'Liberate Minnesota' rally to protest coronavirus order, 'anti-American governor,' science, reason

Pictured: Your wrists, you sheep, and the Facebook event that will finally set them free.

Pictured: Your wrists, you sheep, and the Facebook event that will finally set them free. Facebook

Through Tuesday, Minnesota has 1,809 confirmed cases of COVID-19, and the virus is blamed for 87 deaths. As states go, those numbers are low, and a sign the stay-at-home order imposed by Gov. Tim Walz from mid-March through early May is working.

But are we really flattening the curve, as you'll hear from scientists and public health experts? Or are we just stepping on the American flag, as you'll hear from... well, several people with Facebook accounts. 

Under an event page titled "Liberate Minnesota," conservatives are organizing a rally outside the governor's mansion to "demand Governor Walz and our state legislators end this lock down!" The protest, scheduled for noon on Friday, mirrors similar public demonstrations held in North Carolina, Kentucky, and Michigan.

Like Minnesota, those states happen to have Democratic governors, though the Liberate Minnesota page has a more pointed label for Walz, a former social studies teacher and football coach who served 24 years in the U.S. National Guard:

"The fact is, our freedoms and economy are under full blown attack by a radical anti-American Governor -- and we must act quickly if we are going to save them!"

The rally page asserts Walz has not ordered a stay-home order (among others) to "save lives," but is instead attempting to "launch a full blown attack on the citizens of Minnesota... to strip away and annihilate the freedoms that we enjoy!"

Organizers would rather take cues from Donald Trump, who, they write, "has been very clear that we must get America back to work very quickly or the 'cure' to this terrible disease may be the worse option!" (Warning: Do not read the Liberate Minnesota page if you have a preexisting condition triggered by exclamation points.)

Among the event hosts are Don Huizenga, a former candidate for the Minnesota Senate from Anoka; Michele Even, an activist who is afraid of both Muslims and social services; and Marni Hockenberg.

As the founder of Hockenberg Search, an "executive career transition" firm, Marni is described on the company website as a "sought after keynote speaker, facilitator, panel moderator, panelist and expert commentator." And folks, you're about to find out why.

Sociopolitically, Hockenberg was most recently a central figure in the fight over whether St. Louis Park should say the Pledge of Allegiance before conducting official city business.

Turns out Hockenberg (who in fact lives in Roseville) always has her sensors up for the erosion of fundamental freedom. First a suburb isn't yelling "under God!" before approving the zoning variance on an apartment complex, and the next thing you know, the government's trying to keep you from dying in a pandemic!

On her YouTube channel, where Hockenberg broadcasts almost daily to a network of 17,000-plus followers, she says attendees of Friday's rally would be "literally rising up," an apparent reference to Marni's intentions to vacate her home office computer chair.

Hockenberg's homemade videos are both dimly lit and clearly read right off some sort of document she has open on her screen. (Watch her eyes, though don't look directly into them unless you're not afraid to learn exactly how much God loves the S&P 500.)  

She predicts the rally could draw "anywhere between 500 to 1,000 people," intoning the latter number with astonishment, as if she's only just learning about it. Marni welcomes people to join this "peaceful way for our fellow American citizens exercise our constitutional right to assembly and free speech." 

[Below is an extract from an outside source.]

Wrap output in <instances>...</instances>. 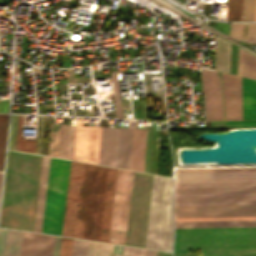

She continues, in a tone that sounds almost exactly like a third-grade teacher warning students before a field trip:

Let's talk for a minute about personal responsibility. Use it. You are responsible for yourself, your health, your safety, your actions, your family, your property, and the consequences of your actions and anything, literally, that is in your own personal control. We are not responsible for anything that might happen to you or the people you are with. Only you are responsible for your current health situation, or future health, if you make the personal decision to attend. Compromised people need not attend. Friends, police yourself, and not others.

And there's their reasoning in a nutshell. You're responsible for you and your family, but not responsible for even the person standing next to you and your family, breathing the same air, expressing your fear of public health experts and your love of America in the same dangerous and deeply stupid way.